:: Exercise objective ::
In the text of the entries below, change "Celsius" to "centigrade" everywhere it appears and keep every other word the same. Leave the pictures out of your answer.

:: Working data ::
------------------------

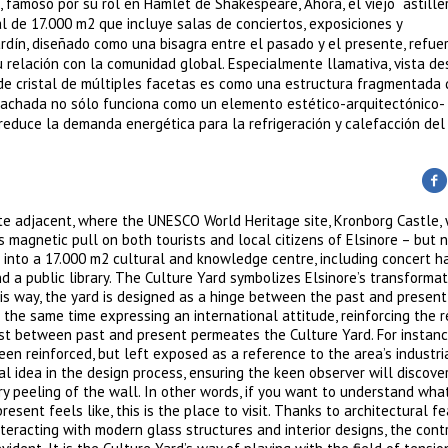
famoso por su rol en Hamlet de Shakespeare, Ahora, el viejo astille
l de 17.000 m2 que incluye salas de conciertos, exposiciones y
ardín, diseñado como una bisagra entre el pasado y el presente, refue
u relación con la comunidad global. Especialmente llamativa, vista de
 de cristal de múltiples facetas es como una estructura fragmentada
 La fachada no sólo funciona como un elemento estético-arquitectónico-
educe la demanda energética para la refrigeración y calefacción del e
te adjacent, where the UNESCO World Heritage site, Kronborg Castle, 
s magnetic pull on both tourists and local citizens of Elsinore – but 
 into a 17.000 m2 cultural and knowledge centre, including concert ha
a public library. The Culture Yard symbolizes Elsinore’s transformat
his way, the yard is designed as a hinge between the past and present
t the same time expressing an international attitude, reinforcing the r
t between past and present permeates the Culture Yard. For instanc
en reinforced, but left exposed as a reference to the area’s industria
l idea in the design process, ensuring the keen observer will discove
ery peeling of the wall. In other words, if you want to understand wha
esent feels like, this is the place to visit. Thanks to architectural f
teracting with modern glass structures and interior designs, the cont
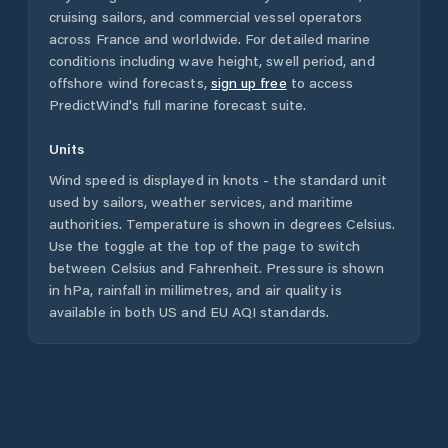
cruising sailors, and commercial vessel operators
across
France
and worldwide. For detailed marine
conditions including wave height, swell period, and
offshore wind forecasts,
sign up free
to access
PredictWind's full marine forecast suite.
Units
Wind speed is displayed in knots - the standard unit
used by sailors, weather services, and maritime
authorities. Temperature is shown in degrees Celsius.
Use the toggle at the top of the page to switch
between Celsius and Fahrenheit. Pressure is shown
in hPa, rainfall in millimetres, and air quality is
available in both US and EU AQI standards.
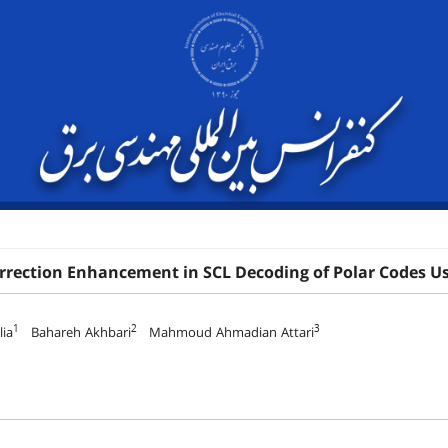
orrection Enhancement in SCL Decoding of Polar Codes 
1
2
3
ia
Bahareh Akhbari
Mahmoud Ahmadian Attari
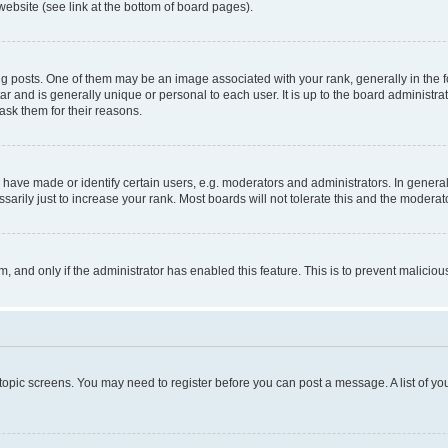
website (see link at the bottom of board pages).
osts. One of them may be an image associated with your rank, generally in the fo
tar and is generally unique or personal to each user. It is up to the board administ
ask them for their reasons.
ve made or identify certain users, e.g. moderators and administrators. In general
rily just to increase your rank. Most boards will not tolerate this and the moderato
orm, and only if the administrator has enabled this feature. This is to prevent malic
r topic screens. You may need to register before you can post a message. A list of yo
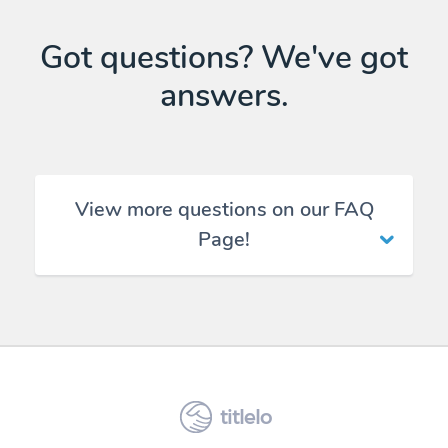
Got questions? We've got
answers.
View more questions on our FAQ
Page!
titlelo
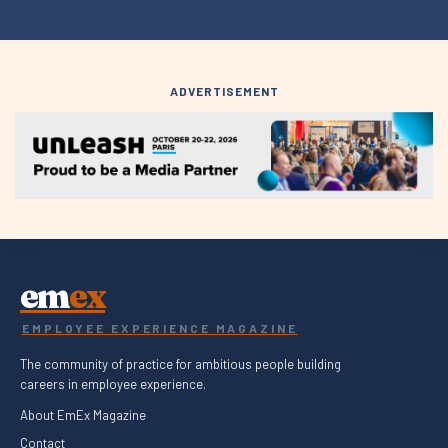
ADVERTISEMENT
em
ex
EMPLOYEE EXPERIENCE MAGAZINE
The community of practice for ambitious people building
careers in employee experience.
About EmEx Magazine
Contact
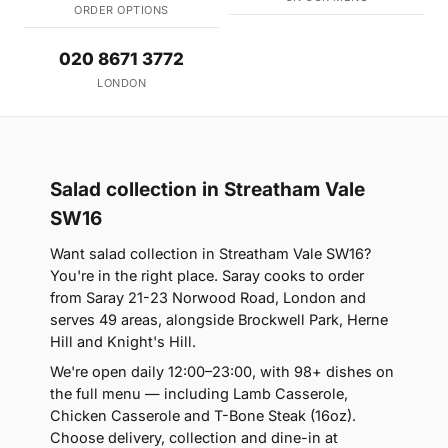
ORDER OPTIONS
020 8671 3772
LONDON
Salad collection in Streatham Vale
SW16
Want salad collection in Streatham Vale SW16?
You're in the right place. Saray cooks to order
from Saray 21-23 Norwood Road, London and
serves 49 areas, alongside Brockwell Park, Herne
Hill and Knight's Hill.
We're open daily 12:00–23:00, with 98+ dishes on
the full menu — including Lamb Casserole,
Chicken Casserole and T-Bone Steak (16oz).
Choose delivery, collection and dine-in at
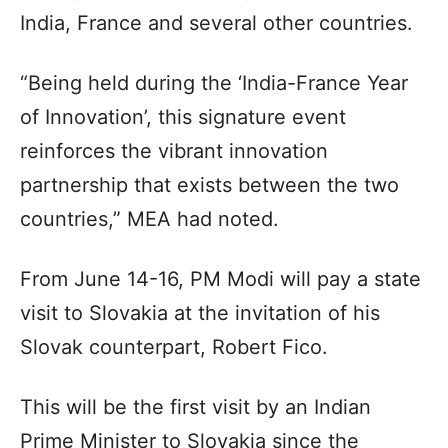
India, France and several other countries.
“Being held during the ‘India-France Year
of Innovation’, this signature event
reinforces the vibrant innovation
partnership that exists between the two
countries,” MEA had noted.
From June 14-16, PM Modi will pay a state
visit to Slovakia at the invitation of his
Slovak counterpart, Robert Fico.
This will be the first visit by an Indian
Prime Minister to Slovakia since the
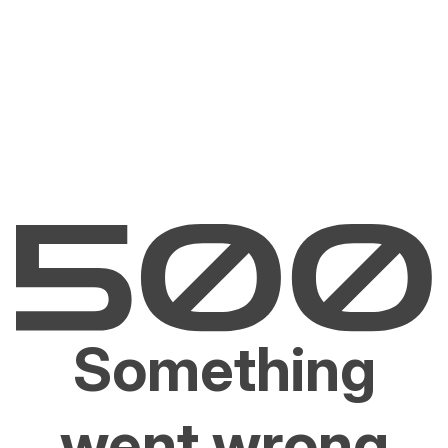
Something
went wrong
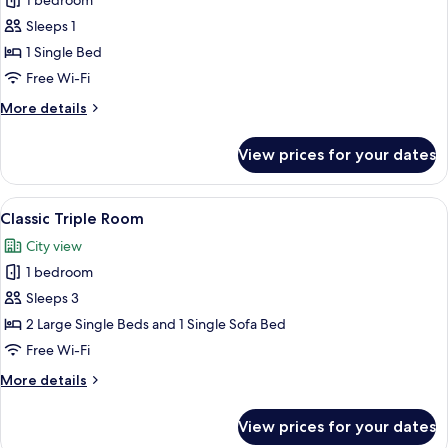
Classic
1 bedroom
Single
Sleeps 1
Room,
1 Single Bed
1
Free Wi-Fi
Single
More
More details
Bed
details
for
View prices for your dates
Classic
Single
Room,
View
A hotel room with a bed, a sofa, a TV
7
1
Classic Triple Room
all
Single
City view
Bed
photos
1 bedroom
for
Classic
Sleeps 3
Triple
2 Large Single Beds and 1 Single Sofa Bed
Room
Free Wi-Fi
More
More details
details
for
View prices for your dates
Classic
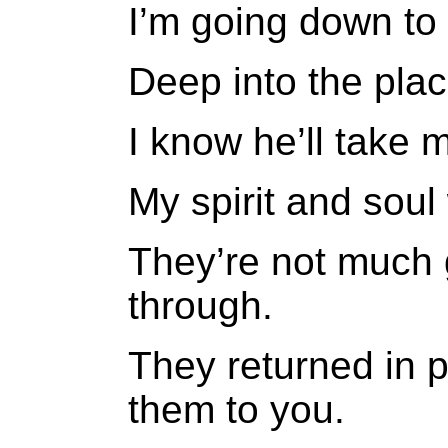
I’m going down to 
Deep into the place
I know he’ll take 
My spirit and soul 
They’re not much 
through.
They returned in 
them to you.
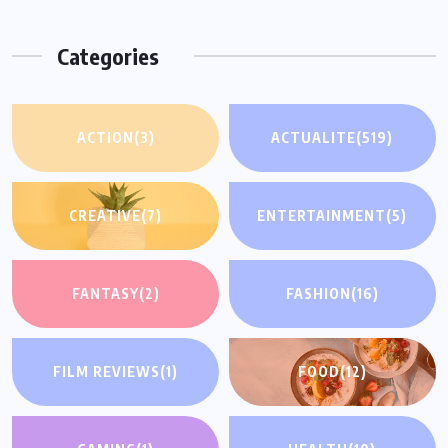
Categories
ACTION
(3)
ACTUALITE
(519)
CREATIVE
(7)
ENTERTAINMENT
(5)
FANTASY
(2)
FASHION
(16)
FILM REVIEWS
(1)
FOOD
(12)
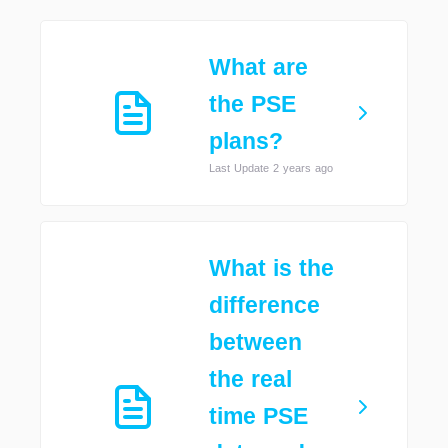
What are
the PSE
plans?
Last Update 2 years ago
What is the
difference
between
the real
time PSE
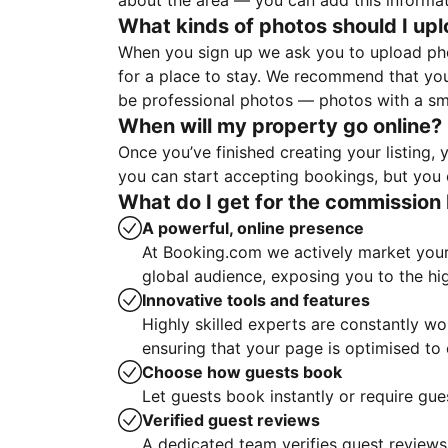
about the area — you can add this informa
What kinds of photos should I up
When you sign up we ask you to upload ph
for a place to stay. We recommend that you
be professional photos — photos with a sma
When will my property go online?
Once you’ve finished creating your listing
you can start accepting bookings, but you c
What do I get for the commission 
A powerful, online presence
At Booking.com we actively market your 
global audience, exposing you to the hi
Innovative tools and features
Highly skilled experts are constantly w
ensuring that your page is optimised t
Choose how guests book
Let guests book instantly or require gue
Verified guest reviews
A dedicated team verifies guest reviews,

------------------------

:: Result for this task ::
famoso por su rol en Hamlet de Shakespeare, Ahora, el viejo astille
l de 17.000 m2 que incluye salas de conciertos, exposiciones y
ardín, diseñado como una bisagra entre el pasado y el presente, refue
u relación con la comunidad global. Especialmente llamativa, vista de
 de cristal de múltiples facetas es como una estructura fragmentada
 La fachada no sólo funciona como un elemento estético-arquitectónico-
educe la demanda energética para la refrigeración y calefacción del e
te adjacent, where the UNESCO World Heritage site, Kronborg Castle, 
s magnetic pull on both tourists and local citizens of Elsinore – but 
 into a 17.000 m2 cultural and knowledge centre, including concert ha
a public library. The Culture Yard symbolizes Elsinore’s transformat
his way, the yard is designed as a hinge between the past and present
t the same time expressing an international attitude, reinforcing the r
t between past and present permeates the Culture Yard. For instanc
en reinforced, but left exposed as a reference to the area’s industria
l idea in the design process, ensuring the keen observer will discove
ery peeling of the wall. In other words, if you want to understand wha
esent feels like, this is the place to visit. Thanks to architectural f
teracting with modern glass structures and interior designs, the cont
cruising sailors, and commercial vessel operators
across
France
and worldwide. For detailed marine
conditions including wave height, swell period, and
offshore wind forecasts,
sign up free
to access
PredictWind's full marine forecast suite.
Units
Wind speed is displayed in knots - the standard unit
used by sailors, weather services, and maritime
authorities. Temperature is shown in degrees centigrade.
Use the toggle at the top of the page to switch
between centigrade and Fahrenheit. Pressure is shown
in hPa, rainfall in millimetres, and air quality is
available in both US and EU AQI standards.
orrection Enhancement in SCL Decoding of Polar Codes 
1
2
3
ia
Bahareh Akhbari
Mahmoud Ahmadian Attari
website (see link at the bottom of board pages).
osts. One of them may be an image associated with your rank, generally in the fo
tar and is generally unique or personal to each user. It is up to the board administ
ask them for their reasons.
ve made or identify certain users, e.g. moderators and administrators. In general
rily just to increase your rank. Most boards will not tolerate this and the moderato
orm, and only if the administrator has enabled this feature. This is to prevent malic
r topic screens. You may need to register before you can post a message. A list of yo
Got questions? We've got
answers.
View more questions on our FAQ
Page!
titlelo
ADVERTISEMENT
em
ex
EMPLOYEE EXPERIENCE MAGAZINE
The community of practice for ambitious people building
careers in employee experience.
About EmEx Magazine
Contact
ORDER OPTIONS
020 8671 3772
LONDON
Salad collection in Streatham Vale
SW16
Want salad collection in Streatham Vale SW16?
You're in the right place. Saray cooks to order
from Saray 21-23 Norwood Road, London and
serves 49 areas, alongside Brockwell Park, Herne
Hill and Knight's Hill.
We're open daily 12:00–23:00, with 98+ dishes on
the full menu — including Lamb Casserole,
Chicken Casserole and T-Bone Steak (16oz).
Choose delivery, collection and dine-in at
India, France and several other countries.
“Being held during the ‘India-France Year
of Innovation’, this signature event
reinforces the vibrant innovation
partnership that exists between the two
countries,” MEA had noted.
From June 14-16, PM Modi will pay a state
visit to Slovakia at the invitation of his
Slovak counterpart, Robert Fico.
This will be the first visit by an Indian
Prime Minister to Slovakia since the
Something
went wrong
Classic
1 bedroom
Single
Sleeps 1
Room,
1 Single Bed
1
Free Wi-Fi
Single
More
More details
Bed
details
for
View prices for your dates
Classic
Single
Room,
View
A hotel room with a bed, a sofa, a TV
7
1
Classic Triple Room
all
Single
City view
Bed
photos
1 bedroom
for
Classic
Sleeps 3
Triple
2 Large Single Beds and 1 Single Sofa Bed
Room
Free Wi-Fi
More
More details
details
for
View prices for your dates
Classic
I’m going down to 
Deep into the place
I know he’ll take 
My spirit and soul 
They’re not much 
through.
They returned in 
them to you.
Categories
ACTION
(3)
ACTUALITE
(519)
CREATIVE
(7)
ENTERTAINMENT
(5)
FANTASY
(2)
FASHION
(16)
FILM REVIEWS
(1)
FOOD
(12)
What are
the PSE
plans?
Last Update 2 years ago
What is the
difference
between
the real
time PSE
about the area — you can add this informa
What kinds of photos should I up
When you sign up we ask you to upload ph
for a place to stay. We recommend that you
be professional photos — photos with a sma
When will my property go online?
Once you’ve finished creating your listing
you can start accepting bookings, but you c
What do I get for the commission 
A powerful, online presence
At Booking.com we actively market your 
global audience, exposing you to the hi
Innovative tools and features
Highly skilled experts are constantly w
ensuring that your page is optimised t
Choose how guests book
Let guests book instantly or require gue
Verified guest reviews
A dedicated team verifies guest reviews,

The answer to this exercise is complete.